- Exercise goal -
Lay out the records below as a numbered list, without blank lines and without the pictures.

(Items from a data source)
Segment Open

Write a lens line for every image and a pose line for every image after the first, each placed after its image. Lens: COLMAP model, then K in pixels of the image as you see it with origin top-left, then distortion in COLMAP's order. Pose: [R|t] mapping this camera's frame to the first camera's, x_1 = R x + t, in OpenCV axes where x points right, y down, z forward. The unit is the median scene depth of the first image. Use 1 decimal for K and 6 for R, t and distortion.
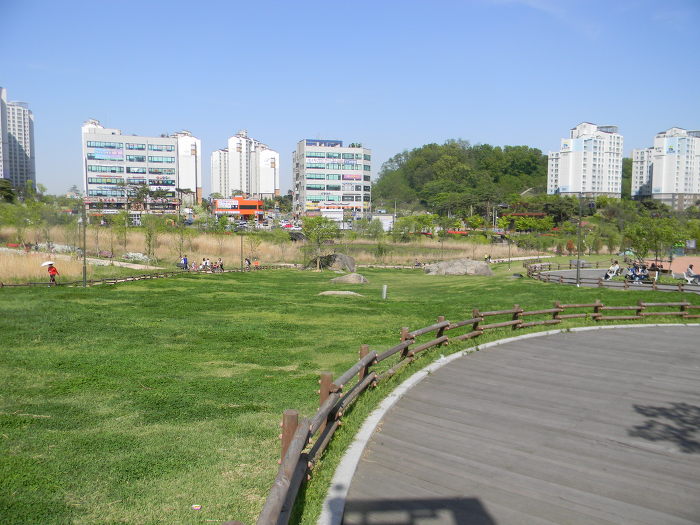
lens RADIAL K [[568.5, 0, 350.3], [0, 568.5, 262.5], [0, 0, 1]] dist [0.000359, -0.017507]
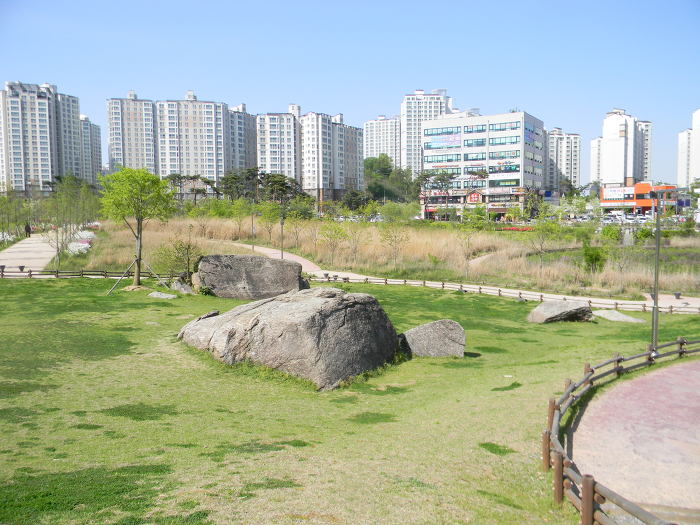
lens RADIAL K [[568.5, 0, 349.4], [0, 568.5, 263.0], [0, 0, 1]] dist [0.000359, -0.017507]
pose [[0.653823, 0.041105, -0.755530, 0.148880], [-0.044931, 0.998870, 0.015461, -0.008438], [0.755312, 0.023838, 0.654932, 0.306384]]
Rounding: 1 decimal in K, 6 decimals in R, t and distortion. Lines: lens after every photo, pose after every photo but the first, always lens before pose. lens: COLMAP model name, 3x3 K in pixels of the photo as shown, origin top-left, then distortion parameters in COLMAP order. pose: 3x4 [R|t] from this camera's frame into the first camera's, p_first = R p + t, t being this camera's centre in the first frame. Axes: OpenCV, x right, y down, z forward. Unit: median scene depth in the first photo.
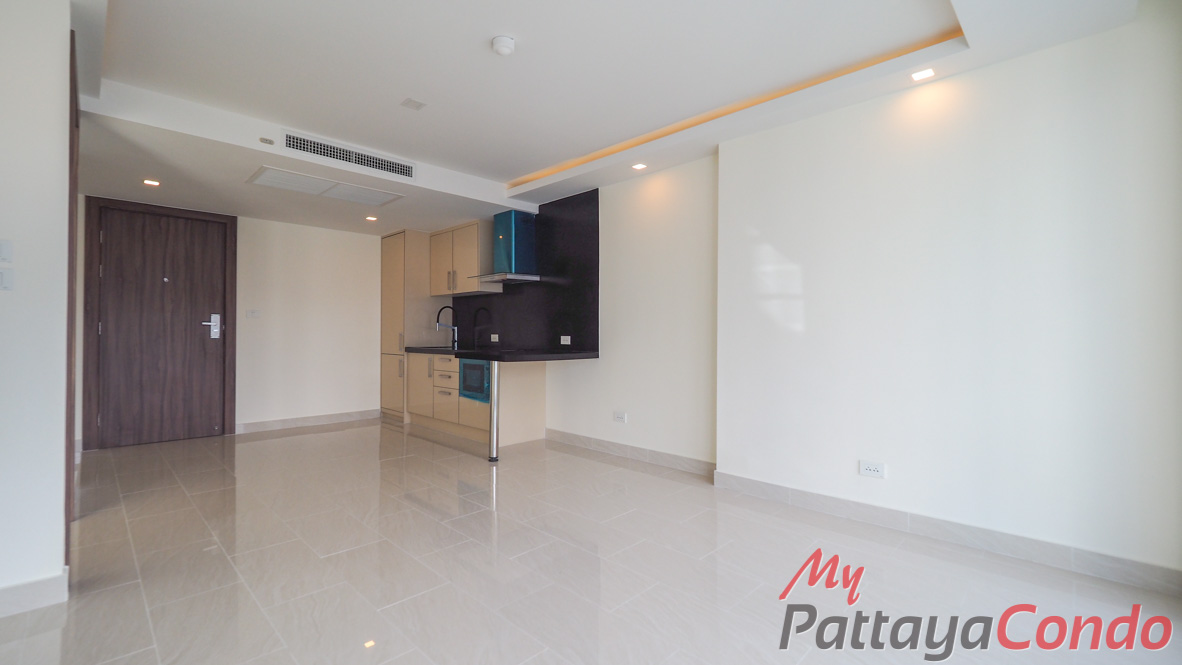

Segment Closed

- Answer to this problem -
1. Write a lens line for every image and a pose line for every image after the first, each placed after its image. Lens: COLMAP model, then K in pixels of the image as you see it with origin top-left, then distortion in COLMAP's order. Pose: [R|t] mapping this camera's frame to the first camera's, x_1 = R x + t, in OpenCV axes where x points right, y down, z forward. The unit is the median scene depth of the first image. Use 1 decimal for K and 6 for R, t and distortion.
2. lens RADIAL K [[568.5, 0, 350.3], [0, 568.5, 262.5], [0, 0, 1]] dist [0.000359, -0.017507]
3. lens RADIAL K [[568.5, 0, 349.4], [0, 568.5, 263.0], [0, 0, 1]] dist [0.000359, -0.017507]
4. pose [[0.653823, 0.041105, -0.755530, 0.148880], [-0.044931, 0.998870, 0.015461, -0.008438], [0.755312, 0.023838, 0.654932, 0.306384]]
5. Rounding: 1 decimal in K, 6 decimals in R, t and distortion. Lines: lens after every photo, pose after every photo but the first, always lens before pose. lens: COLMAP model name, 3x3 K in pixels of the photo as shown, origin top-left, then distortion parameters in COLMAP order. pose: 3x4 [R|t] from this camera's frame into the first camera's, p_first = R p + t, t being this camera's centre in the first frame. Axes: OpenCV, x right, y down, z forward. Unit: median scene depth in the first photo.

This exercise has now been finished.